Since SortedDictionary
is sorted on the key, you can create a sorted list of keys with
var keys = new List<DateTime>(dictionary.Keys);
and then efficiently perform binary search on it:
var index = keys.BinarySearch(key);
As the documentation says, if index
is positive or zero then the key exists; if it is negative, then ~index
is the index where key
would be found at if it existed. Therefore the index of the "immediately smaller" existing key is ~index - 1
. Make sure you handle correctly the edge case where key
is smaller than any of the existing keys and ~index - 1 == -1
.
Of course the above approach really only makes sense if keys
is built up once and then queried repeatedly; since it involves iterating over the whole sequence of keys and doing a binary search on top of that there's no point in trying this if you are only going to search once. In that case even naive iteration would be better.
Update
As digEmAll correctly points out, you could also switch to SortedList<DateTime, decimal>
so that the Keys
collection implements IList<T>
(which SortedDictionary.Keys does not).
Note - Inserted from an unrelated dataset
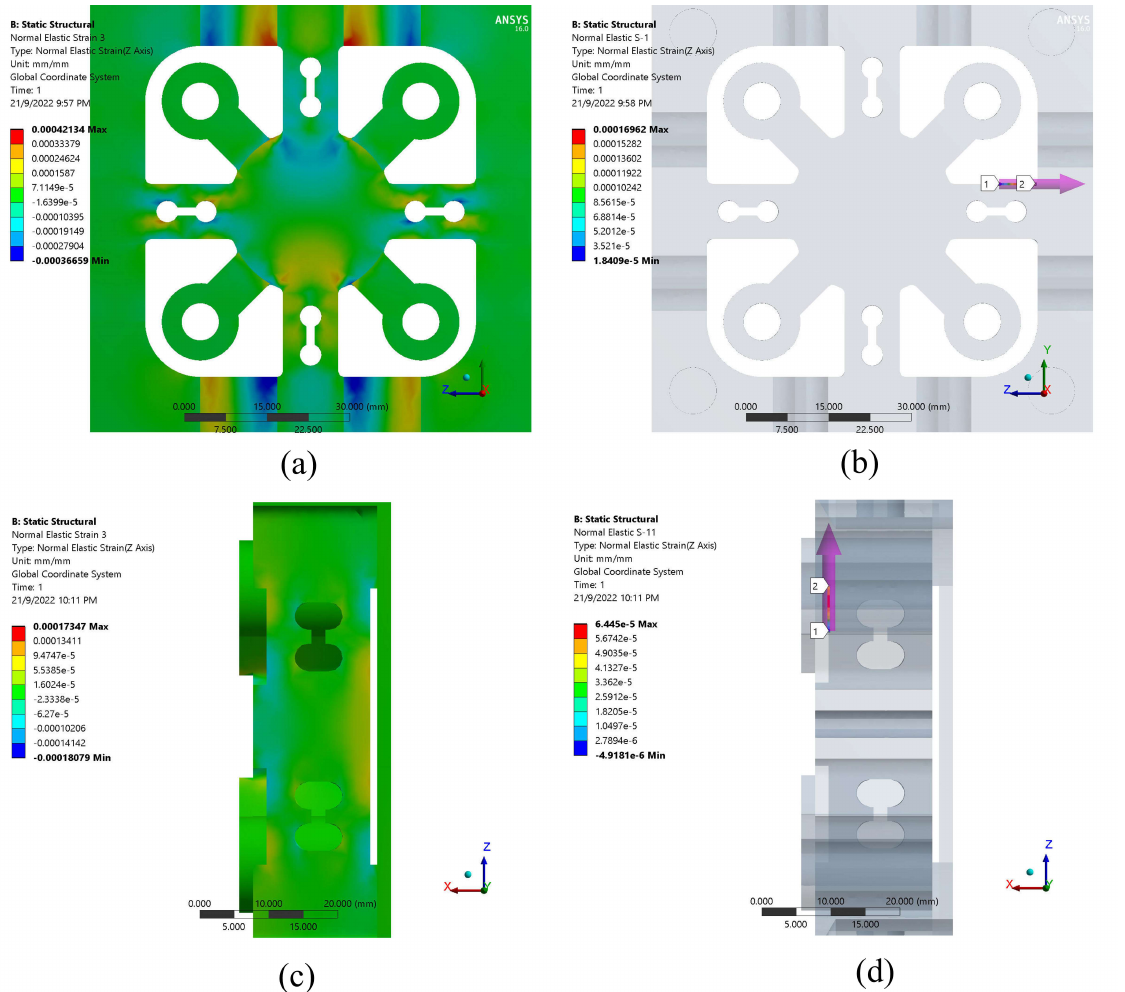
Figure 5. Strain distribution on cross-beam surfaces while under: ( a , b ) F x force; ( c , d ) F z force. A plot of the normal strain along the cross-beam midlines as it appears on their surfaces is shown in Figure 6. Because of the symmetrical nature of the construction, the normal strain was distributed in a manner that was similar along both the x and y axes. Due to the force F x operating on the force transducer, the maximum strain on the x -axis was 0.75 microstrain at locations 4 to 6 mm in Figure 6a. In comparison, the strains on the y and z axes were 0.005 and − 0.2 microstrain at the same position. This suggests that the interference strain that was caused by a force F x on the y and z channels was relatively small or even nonexistent. The highest amount of strain that was measured as a result of a radial force, denoted by F z , was 0.13 microstrain, whereas the amount of strain that was measured in the x and y channels was around 0.004 and − 0.0002 microstrain,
That interface provides enough functionality to perform a binary search on it manually, so you could take e.g. this code and make it an extension method on IList<T>
.
You should also keep in mind that SortedList
performs worse than SortedDictionary
during construction if the items are not inserted in already-sorted order, although in this particular case it is highly likely that dates are inserted in chronological (sorted) order which would be perfect.